Se pudrió todo entre Bardal y yo con la segunda mina que me levanté por teléfono: la Yoli. Esta vez no era una vieja tilinga, sino la doméstica de la casa. Una chica sencilla y con pocas luces. Le di bastante lata. Ella se limitaba a reír y a asentir, cada vez más entusiasmada, y a respirar cada vez más cerca del tubo del teléfono. Antes de cortar, le susurré que esperaba con ansias verla al día siguiente porque la mujer es fuego y el hombre, paja. Me dijo: “Qué lindo hablás”, y volvió a sus monosílabos rientes y bien respirados. Arreglé para pasarla a buscar. Le dije que al día siguiente, a las 5 en punto, le tocaría el timbre e iríamos a tomar una cerveza por la costanera del Delta. Me daba pena plantarla en un bar como a la vieja de Pilar. Tal fue mi mala suerte que, a pesar de no haber anotado esta cita en la agenda, al día siguiente el turro de Bardal fue y, haciéndose pasar por mí, le tocó timbre (recién tiempo más tarde, Zulma me confesaría haber sido la alcahueta). Luego cayó Bardal a mi casa. Recuerdo que lo sentí más dientudo y torpe de lo habitual. Se secó los sobacos, se cambió la remera, se hizo un mate y me dijo:

—Estuve donde la Yoli hoy —Cabeceo hacia la izquierda—, la que limpia en la casa blanca, esa enorme de la otra cuadra, ¿viste? —Cabeceo más largo, indicando distancia.

Me acuerdo que me hice el sordo y seguí con lo mío: estaba por abrir unos venenos nuevos y hacer las mezclas para el día siguiente.

—Me dijo que en persona soy más tímido que por teléfono —lanzó Bardal, entre risas y cabeceos.

Los envases de veneno en polvo venían con un precinto muy duro. Era difícil pelar esa tirita plástica, dentada, sin ninguna herramienta.

—Me la llevé a tomar una cerveza al bar de la avenida, ¿viste? Donde el pelado forro ese…

Me concentré en los precintos. Con los dientes hice un tajo y logré destrabar la punta del plástico. Tiré fuerte. Nada, no se soltaba. Fui roleando con mi silla hasta la cocina. Allí, detrás de unos cajones de verdulería en donde guardábamos algunos choclos, yo escondía mi navaja. Había sido de mi padre. Tenía el mango de madera de olivo, la hoja de metal toledano y sobre un costado se leía la marca: “La Toledana”. Redundante y básica como Muñó mismo. Seguro fue el objeto más caro que haya tenido mi padre en toda su vida. Seguro, lo más caro que nos había dejado en casa.

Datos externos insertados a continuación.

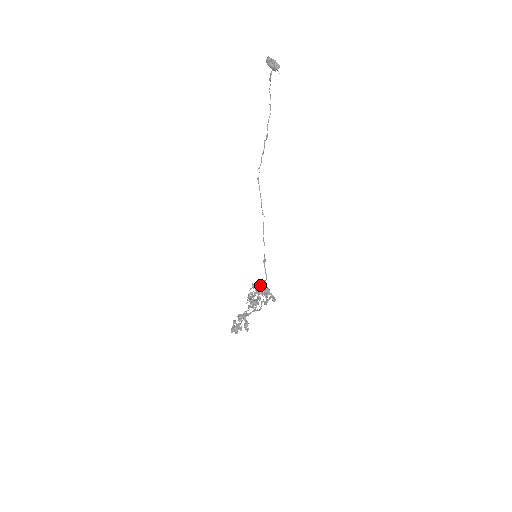
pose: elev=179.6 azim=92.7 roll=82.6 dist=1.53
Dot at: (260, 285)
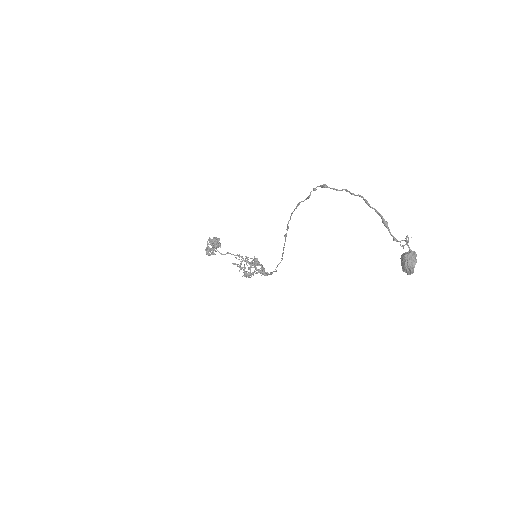
Dot at: (255, 265)
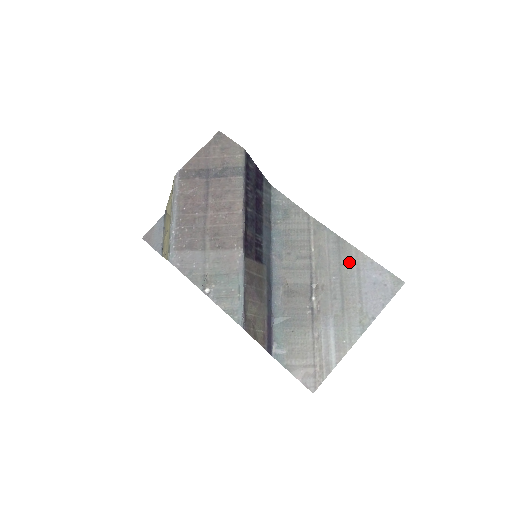
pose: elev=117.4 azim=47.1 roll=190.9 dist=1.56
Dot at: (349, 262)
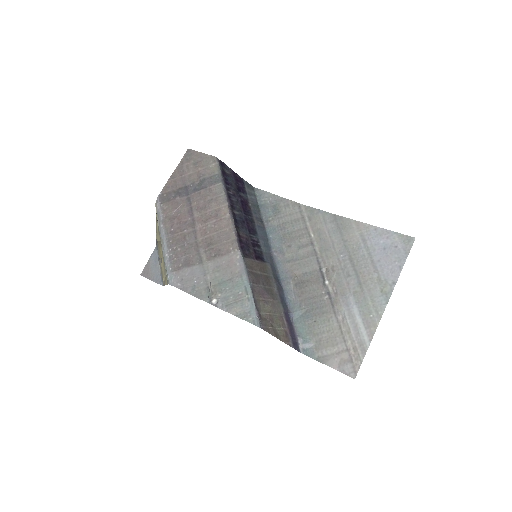
Dot at: (352, 236)
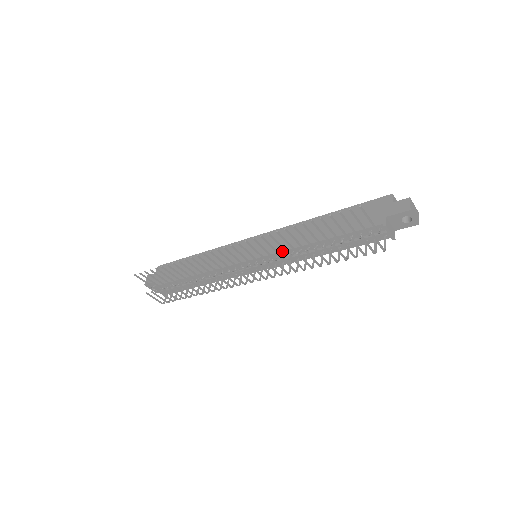
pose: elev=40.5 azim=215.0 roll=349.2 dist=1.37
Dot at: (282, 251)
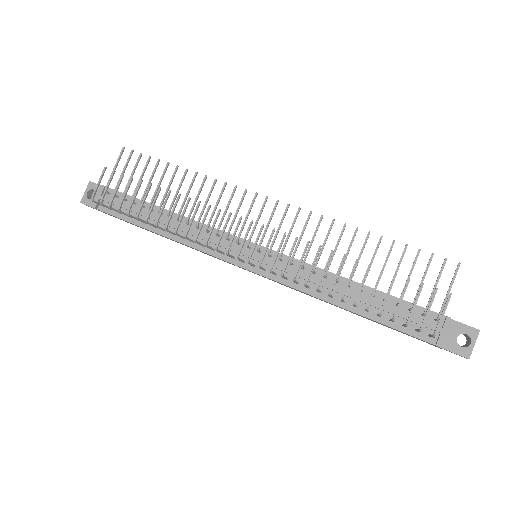
Dot at: (305, 262)
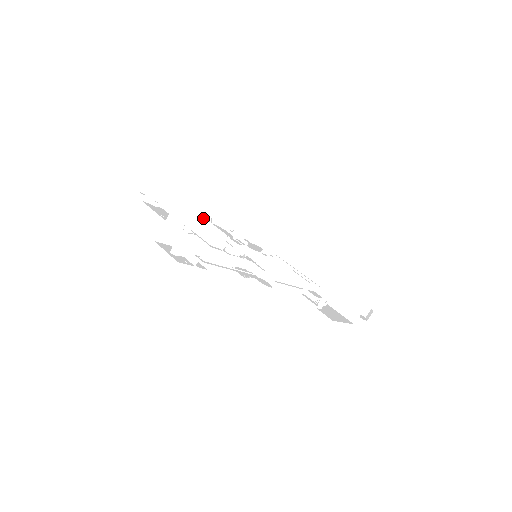
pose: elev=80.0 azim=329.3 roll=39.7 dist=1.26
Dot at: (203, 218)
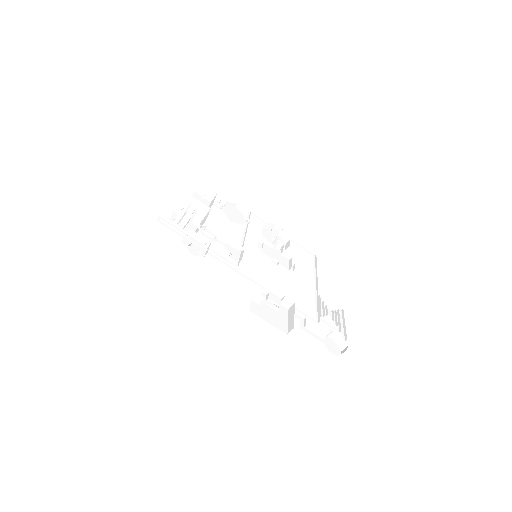
Dot at: (210, 209)
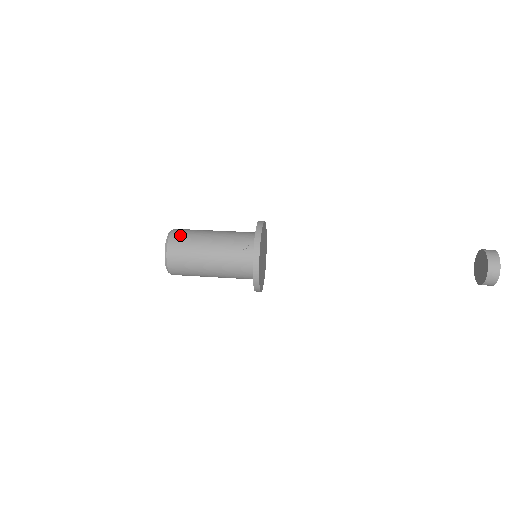
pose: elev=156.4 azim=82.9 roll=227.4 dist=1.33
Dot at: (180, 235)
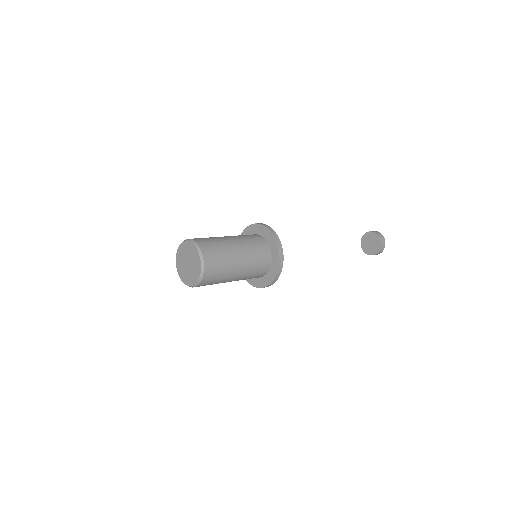
Dot at: (201, 238)
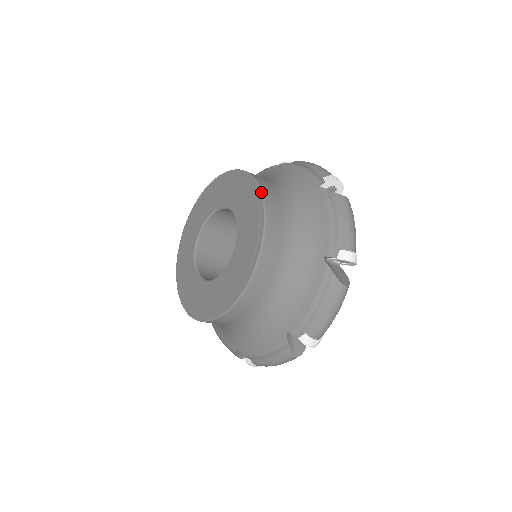
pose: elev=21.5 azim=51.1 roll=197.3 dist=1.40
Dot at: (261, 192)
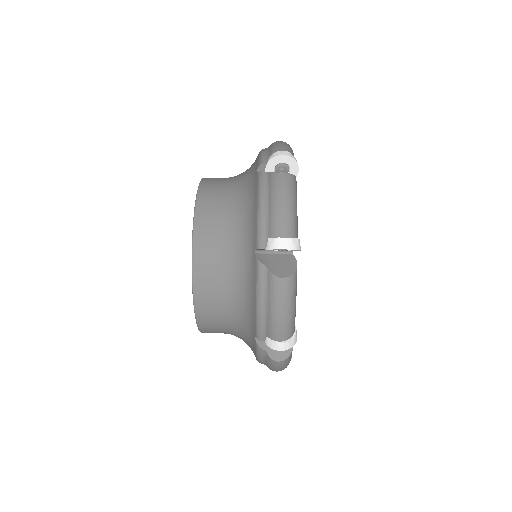
Dot at: occluded
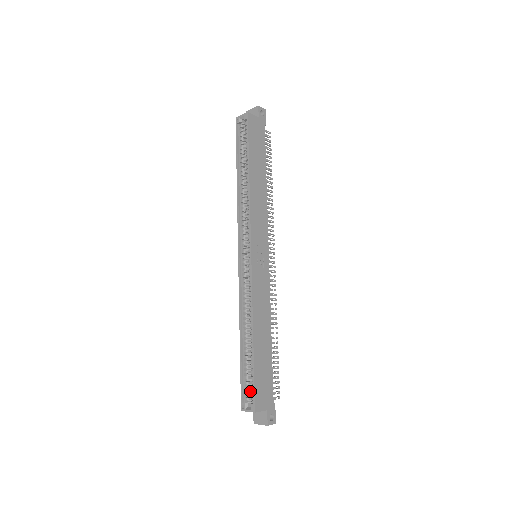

—Buena onda la Yoli. Nos fuimos después ahí detrás del puente, ¿viste? Yegüita nomás —dijo Bardal, que caminaba todo el tiempo detrás de mi silla.

Sentí la sangre subirme desde los muñones hasta la cabeza, la sentí burbujear y hervir como el agua de los huevos duros. Pero me contuve. Volví a mi mesa de trabajo, mis ojos fijos en la navaja, acodado, dándole la espalda a Bardal.

—No se cansaba la guacha.

Pude sentir, aunque Bardal estaba detrás de mí, el elevarse de sus cejas, la sonrisa dentada, la carcajada a punto de explotar. Pude sentir cómo el aire a su izquierda se comprimía por su nuevo cabeceo. Abrí la toledana. Paf. El precinto saltó de la tapa del frasco como chispa del asado. El veneno largaba un olor filoso y penetrante.

—Acabadora resultó nomás la Yoli —dijo Bardal y su carcajada, ahora sí, llenó el aire que ambos respirábamos, el aire que yo no podría evitar inhalar, el aire, contaminado ahora, de sus exhalaciones huesudas.

Giré el torso. Bardal hablaba con la vista perdida, parado a mi lado, los ojos relajados paseando por las manchas de humedad de la pared de mi casa.

—Acabadora —volvió a decir y no llegó a terminar la frase porque mi toledana se clavó, en seco, tácate, sobre su muslo derecho. La sangre brotó de golpe, roja y caliente. Vi la cara de Bardal: las cejas más arriba que nunca, el mentón retraído, los dientes para afuera, la nuez de Adán protuberante como un ojo que mira fijo. La sangre había salpicado el respaldo de mi silla, las ruedas y mis manos. No llegó a mojarme los muñones. Con la toledana entre los dientes y ambas manos sobre las ruedas (la sangre les daba más adherencia), roleé hacia afuera. Afuera de casa. A la calle. Afuera de mi cuadra, de mi barrio. Afuera de zona norte.

Roleé sin parar por un tiempo que me pareció infinito. Cuando por fin me detuve, Bardal no estaba a la vista y las manos me latían, ensangrentadas. Había transpirado y tenía sed. El ojo nuez de Bardal era lo primero que veía cuando cerraba mis propios ojos.